After Chuck Priefer, the father of Vikings special teams coach Mike Priefer, coached Walsh at the East-West Shrine, the Vikings got to know him better. They were impressed with his kicking performance at February's NFL Scouting Combine and Mike Priefer worked him out, too.
Although Walsh was only 21-for-35 in field goal attempts last year, Spielman believes it was a small technical error that contributed his senior-year struggles in what was otherwise a very solid career at Georgia. And then there is the leg strength. Walsh connected on 10 of 17 fields of 50 yards or more.
"You look at the history, he was a 90 percent kicker most of his career since he's taken over," Spielman said. "And the kickoffs are exceptional from all the work that we've done on him. He did have a down year his senior year, but felt very confident that we can bring him along."
As for Longwell, Spielman said they released him this week, rather than putting him through a training-camp competition with Walsh, to give him the best chance to catch on with another team.
"He had probably not his best year, but I wouldn't be surprised if he is still kicking in this league. He's had a unique career here and a unique career in Green Bay, and he's even a better person," Spielman said.
"(I) can't say enough good things about Ryan Longwell."
BRACING ON PETERSON
Adrian Peterson was wearing a brace Wednesday on his left knee while working out in front of the media as part of his rehabilitation from a torn anterior cruciate ligament. But athletic trainer Eric Sugarman said players typically end up throwing the brace at him at some point in their recovery and don't want to wear it during games.
In Peterson's case, teams already know which knee he hurt and the extent of the injury.
"It's like a big red flag. You might as well just tape a red flag to the guy. We're not going to be able to hide this injury from anybody I'm pretty sure," Sugarman said.
But, so far, so good in Peterson's recovery. Peterson said his rehab has been ahead of schedule since Week 1 and Sugarman likes what he is seeing in the leg.

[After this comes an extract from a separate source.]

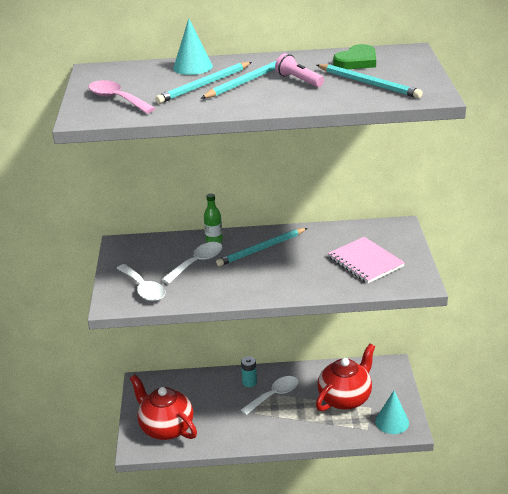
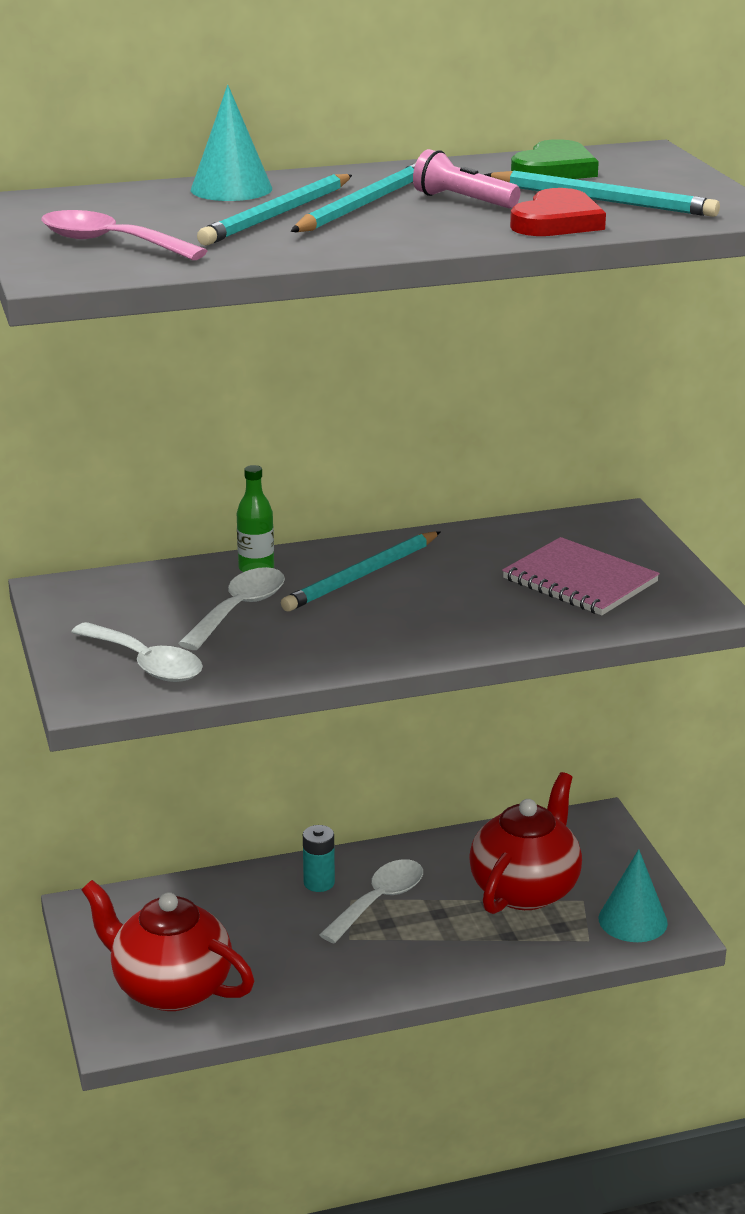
camera: 15 degrees left, 5 degrees down
none -> red heart [510,188,606,236]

"I will say that the recovery and just watching his quadriceps, his range of motion, all that stuff, has been better than I expected and better than I've really seen, which is great," Sugarman said. "He does well and he's so much fun to work with because of that. Because you know you're generally going to have success and he's going to do well at any challenge you give him."
READY TO SIGN
Drafted rookies around the NFL have begun to sign with increasing regularity because the new Collective Bargaining Agreement essentially spells out rookie contracts, with little room to negotiate.
"I've talked to our ownership and Rob Brzezinski, who is our lead negotiator, and we'll probably get started on that process when the rookies come in," Spielman said. "Hopefully we'll have most of them signed before training camp. We have to. I don't anticipate any holdouts."
After going through rookie minicamp last weekend, the 2012 draft picks and undrafted free agents that signed with the Vikings will return to Winter Park to work out with veterans for the first time on Monday.
The Vikings had 39 unsigned players in their rookie mimicamp and Spielman said four to five guys were "interesting" and stood out, meaning they have a chance to stay on the team's list of potential callbacks down the road.